La jeune actrice Hafsia Herzi, révélée par Abdellatif Kechiche dans La Graine et le Mulet, poursuit une belle carrière devant la caméra (La Source des femmes, L’Apollonide, L’Amour des hommes, Madame Claude…) et tourne avec Bonne mère son second film après Tu mérites un amour. Il est dédié à sa mère, qui comme la Nora du film, a élevé seule dans une cité HLM de Marseille Hafsia, ses deux sœurs et son frère.

Sélectionné à Cannes dans la section Un certain regard, Bonne mère décrit la vie quotidienne de Nora, sa fatigue, sa bonté, sa résilience. Il fait la part belle aux scènes de groupe, filmées en plans rapprochés, à leur joyeux brouhaha où fusent les vannes et les invectives. Comme son titre, malin, l’annonce, il aspire à être la description d’une ville tout entière à travers celle d’une de ses habitantes.

Sauf à avoir un cœur de pierre, il est difficile de ne pas s’attacher à ces personnages.
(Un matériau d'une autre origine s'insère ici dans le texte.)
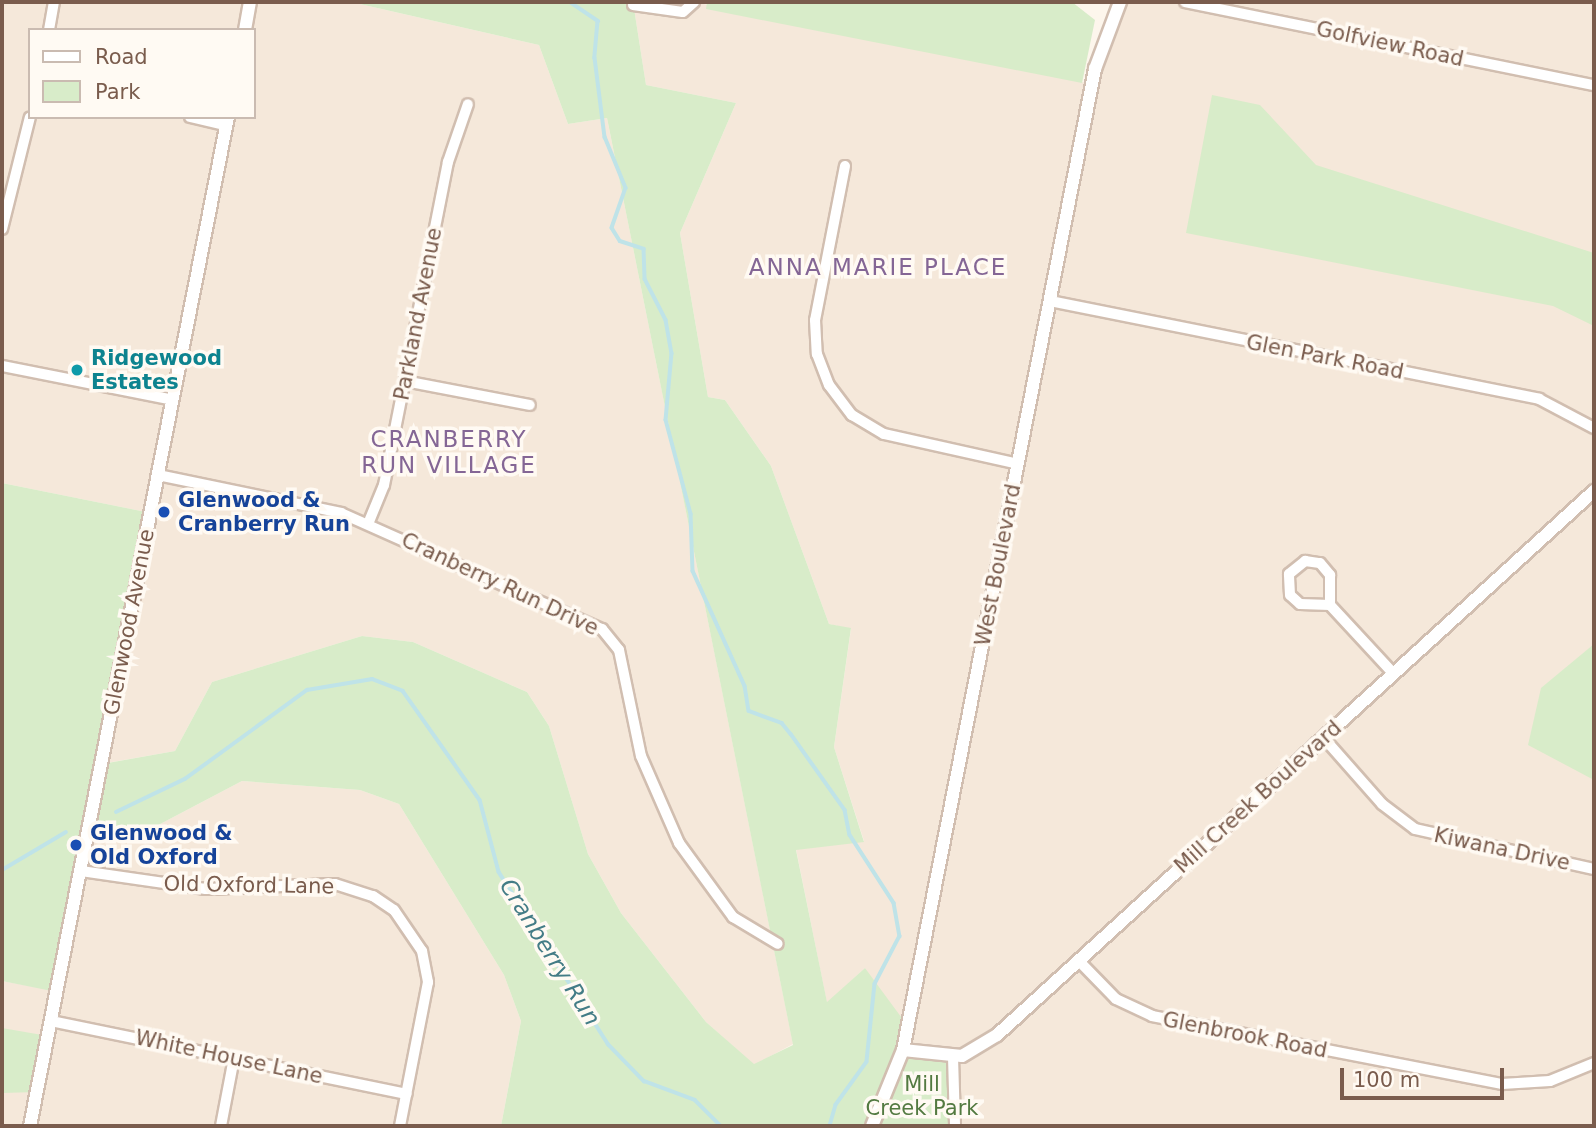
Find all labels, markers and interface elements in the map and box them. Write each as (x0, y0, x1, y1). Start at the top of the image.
street label: Golfview Road (1314, 16, 1466, 72)
legend (28, 28, 256, 119)
text: Road (95, 45, 148, 69)
text: Park (95, 80, 140, 104)
street label: Parkland Avenue (389, 225, 447, 403)
district label: ANNA MARIE PLACE (751, 253, 1005, 281)
street label: Glen Park Road (1244, 329, 1406, 385)
place label: Ridgewood Estates (91, 345, 222, 395)
marker: Ridgewood Estates (69, 362, 85, 378)
district label: CRANBERRY RUN VILLAGE (363, 425, 535, 479)
street label: West Boulevard (970, 482, 1026, 648)
place label: Glenwood & Cranberry Run (178, 487, 350, 537)
marker: Glenwood & Cranberry Run (156, 504, 172, 520)
street label: Glenwood Avenue (99, 527, 159, 717)
street label: Cranberry Run Drive (397, 527, 603, 641)
street label: Mill Creek Boulevard (1169, 715, 1347, 879)
place label: Glenwood & Old Oxford (90, 820, 233, 870)
street label: Kiwana Drive (1432, 822, 1572, 876)
marker: Glenwood & Old Oxford (68, 837, 84, 853)
street label: Old Oxford Lane (163, 871, 335, 899)
water label: Cranberry Run (494, 873, 606, 1031)
street label: Glenbrook Road (1161, 1007, 1329, 1063)
street label: White House Lane (133, 1025, 325, 1089)
scale bar (1344, 1054, 1508, 1098)
text: 100 m (1353, 1068, 1420, 1092)
park label: Mill Creek Park (866, 1071, 978, 1121)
Pour autant, les bons sentiments ne suffisent pas à faire de bons films. Les situations de Bonne mère sont trop archétypales (l’aîné en prison, la cadette au tapin) pour être intéressantes, les acteurs pas assez dirigés pour être convaincants (Halima Benhamed, l’actrice non professionnelle qui interprète Nora, semble figée dans une seule attitude). Dommage…

La bande-annonce

Old ★☆☆☆

Des touristes se retrouvent piégés sur une plage mexicaine où ils vivent une terrifiante expérience de vieillissement accéléré.

Old est la dernière oeuvre en date de M. Night Shyamalan, le réalisateur de Sixième Sens, Incassable, Le Village… Le twist final – c’est à dire le renversement à la fin du film qui conduit le spectateur à reconsidérer  l’ensemble de l’histoire d’un oeil neuf – est devenu sa marque de fabrique. Chacun connaît celui de Sixième Sens. La conséquence en est qu’on regarde chacun des films de Shyamalan dans la vague attente de ce fameux twist-là. Y en aura-t-il un ? Et si oui quel sera-t-il ?
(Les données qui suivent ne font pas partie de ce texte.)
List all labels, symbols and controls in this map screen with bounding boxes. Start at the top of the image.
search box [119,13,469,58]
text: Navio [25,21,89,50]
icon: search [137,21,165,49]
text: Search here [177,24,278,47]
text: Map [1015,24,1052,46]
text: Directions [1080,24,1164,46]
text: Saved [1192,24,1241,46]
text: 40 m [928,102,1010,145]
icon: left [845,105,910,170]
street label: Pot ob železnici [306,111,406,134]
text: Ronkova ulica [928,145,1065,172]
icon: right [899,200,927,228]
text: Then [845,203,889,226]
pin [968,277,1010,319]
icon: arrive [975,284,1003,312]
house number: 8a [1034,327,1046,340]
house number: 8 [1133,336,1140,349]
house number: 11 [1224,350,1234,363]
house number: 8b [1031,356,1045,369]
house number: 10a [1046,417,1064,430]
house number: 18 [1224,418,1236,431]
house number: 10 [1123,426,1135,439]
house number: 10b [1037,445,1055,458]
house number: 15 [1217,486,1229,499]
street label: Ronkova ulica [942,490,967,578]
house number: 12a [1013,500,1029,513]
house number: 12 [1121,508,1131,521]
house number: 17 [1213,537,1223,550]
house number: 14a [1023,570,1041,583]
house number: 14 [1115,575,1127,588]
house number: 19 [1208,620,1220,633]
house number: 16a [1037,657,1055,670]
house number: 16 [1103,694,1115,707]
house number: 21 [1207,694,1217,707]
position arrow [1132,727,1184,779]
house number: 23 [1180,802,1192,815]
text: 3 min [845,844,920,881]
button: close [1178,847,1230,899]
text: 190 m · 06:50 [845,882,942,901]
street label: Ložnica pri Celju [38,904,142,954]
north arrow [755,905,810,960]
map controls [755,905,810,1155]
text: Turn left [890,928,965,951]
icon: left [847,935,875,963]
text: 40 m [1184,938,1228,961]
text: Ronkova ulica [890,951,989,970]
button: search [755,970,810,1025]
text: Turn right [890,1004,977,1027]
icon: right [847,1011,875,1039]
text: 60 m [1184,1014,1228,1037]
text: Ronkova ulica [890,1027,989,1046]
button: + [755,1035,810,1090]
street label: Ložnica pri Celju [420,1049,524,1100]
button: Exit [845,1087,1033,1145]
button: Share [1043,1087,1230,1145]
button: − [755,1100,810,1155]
Le problème de Old réside précisément dans sa conclusion que, comme je viens de le dire, le spectateur attend avec d’autant d’impatience que Shyamalan place la barre très haut en nous habituant à nous renverser.

Ce qui précède cette conclusion est sans surprise, que la bande-annonce a déjà dévoilé. Après une introduction gentillette et dispensable d’une vingtaine de minutes, qui introduit les personnages, à commencer par les deux héros, Trent (Gael Garcia Bernal) et Prisca (Vicky Krieps qu’on vient de voir la semaine dernière dans Bergman Island), et leurs deux enfants Trent et Maddox, l’action peut enfin commencer lorsque tous les personnages sont réunis sur cette fameuse plage. Là, bientôt, des indices macabres révèlent l’étonnant phénomène physique qui la caractérise : la faramineuse accélération du vieillissement biologique des cellules humaines.
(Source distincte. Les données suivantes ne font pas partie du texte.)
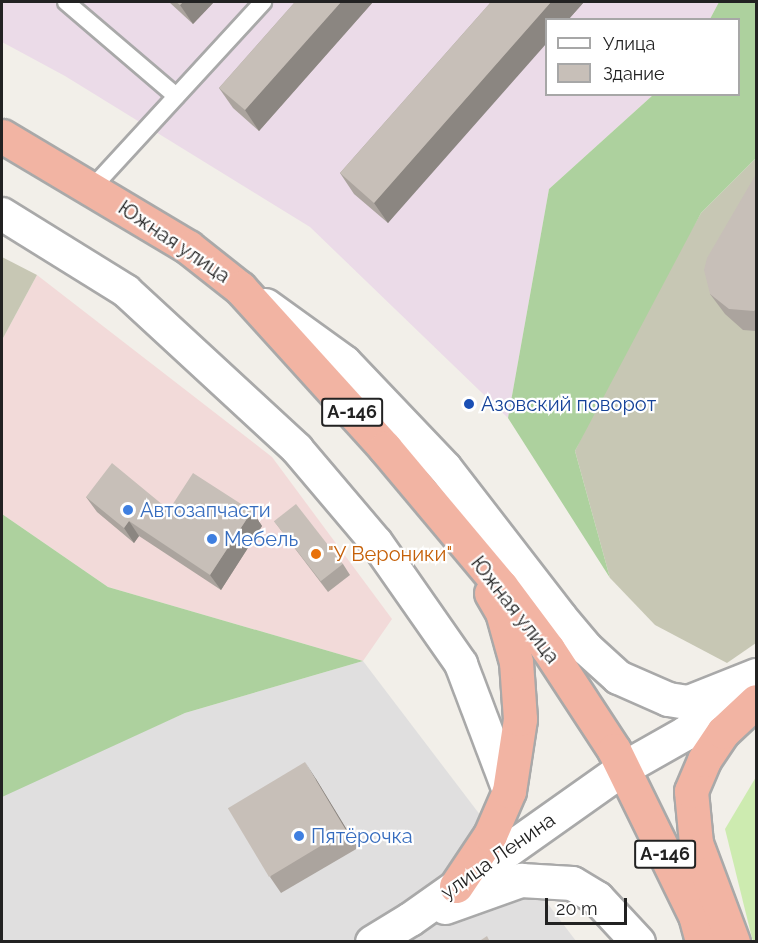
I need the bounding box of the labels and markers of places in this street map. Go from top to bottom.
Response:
place label: Азовский поворот [481,392,656,416]
marker: Азовский поворот [462,397,476,411]
place label: Автозапчасти [140,498,271,522]
marker: Автозапчасти [121,503,135,517]
place label: Мебель [224,527,298,551]
marker: Мебель [205,532,219,546]
place label: "У Вероники" [328,542,452,566]
marker: "У Вероники" [309,547,323,561]
place label: Пятёрочка [311,824,413,848]
marker: Пятёрочка [292,829,306,843]

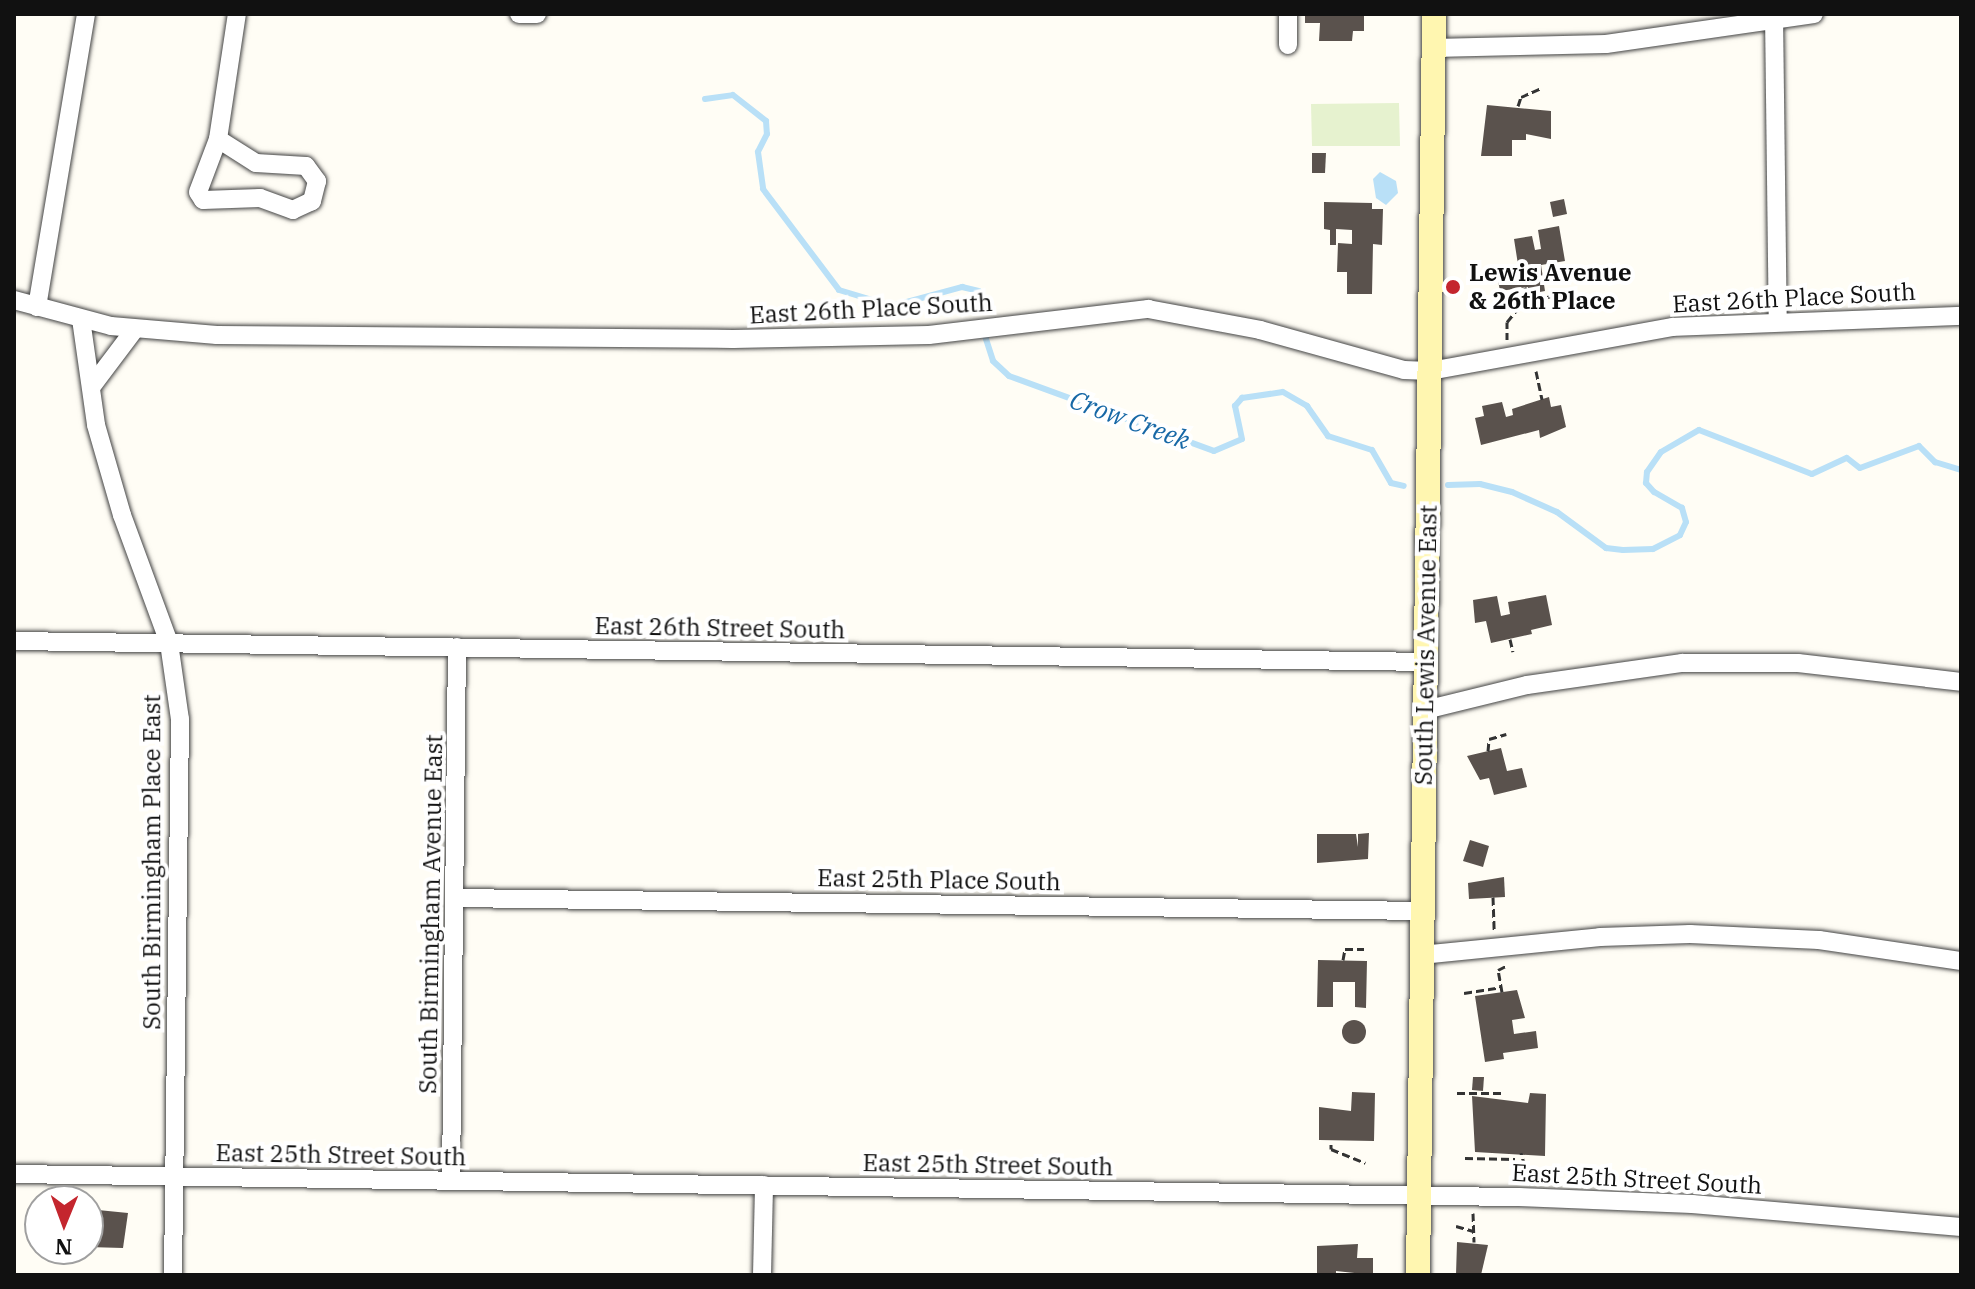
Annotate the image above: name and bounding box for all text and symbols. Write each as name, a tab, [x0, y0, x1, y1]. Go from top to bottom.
place label: Lewis Avenue & 26th Place	[1469, 259, 1632, 315]
street label: East 26th Place South	[1672, 277, 1916, 319]
marker: Lewis Avenue & 26th Place	[1444, 278, 1462, 296]
street label: East 26th Place South	[749, 288, 993, 330]
water label: Crow Creek	[1066, 384, 1194, 456]
street label: South Lewis Avenue East	[1409, 504, 1443, 786]
street label: East 26th Street South	[594, 611, 846, 645]
street label: South Birmingham Place East	[138, 694, 166, 1030]
street label: South Birmingham Avenue East	[413, 734, 449, 1094]
street label: East 25th Place South	[817, 863, 1061, 897]
street label: East 25th Street South	[215, 1138, 467, 1172]
street label: East 25th Street South	[862, 1148, 1114, 1182]
street label: East 25th Street South	[1511, 1158, 1763, 1200]
north arrow	[24, 1185, 104, 1265]
text: N	[55, 1233, 73, 1262]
À ce stade, l’action est tendue par deux questions : nos personnages parviendront-ils à s’évader de cette plage et à éviter la mort inéluctable qui les attend dans une poignée d’heures ? Ont-ils été piégés par le hasard ou par une volonté humaine perverse et manipulatrice ? La fin du film répondra à ces deux questions d’une façon plate et décevante.

Reste alors seulement à passer quelques instants de ce huis clos en plein air, façon Koh Lanta, avec cette dizaine de touristes dont on sait par avance qu’ils seront décimés les uns après les autres. Le seul suspens est de savoir dans quel ordre et à quel rythme. M. Night Shyamalan les filme avec beaucoup de brio dans des plans virevoltants qui donneront la nausée à qui font vomir les mouvements trop brusques de caméra à l’épaule. Mais hélas, les quelques considérations philosophiques qui accompagnent cette course contre la montre – sur la jeunesse qui passe trop vite et sur l’amour, seul rempart contre le temps – sont bien trop frelatées pour en rehausser l’intérêt de ce qui, in fine, se réduit à un divertissement sans intérêt.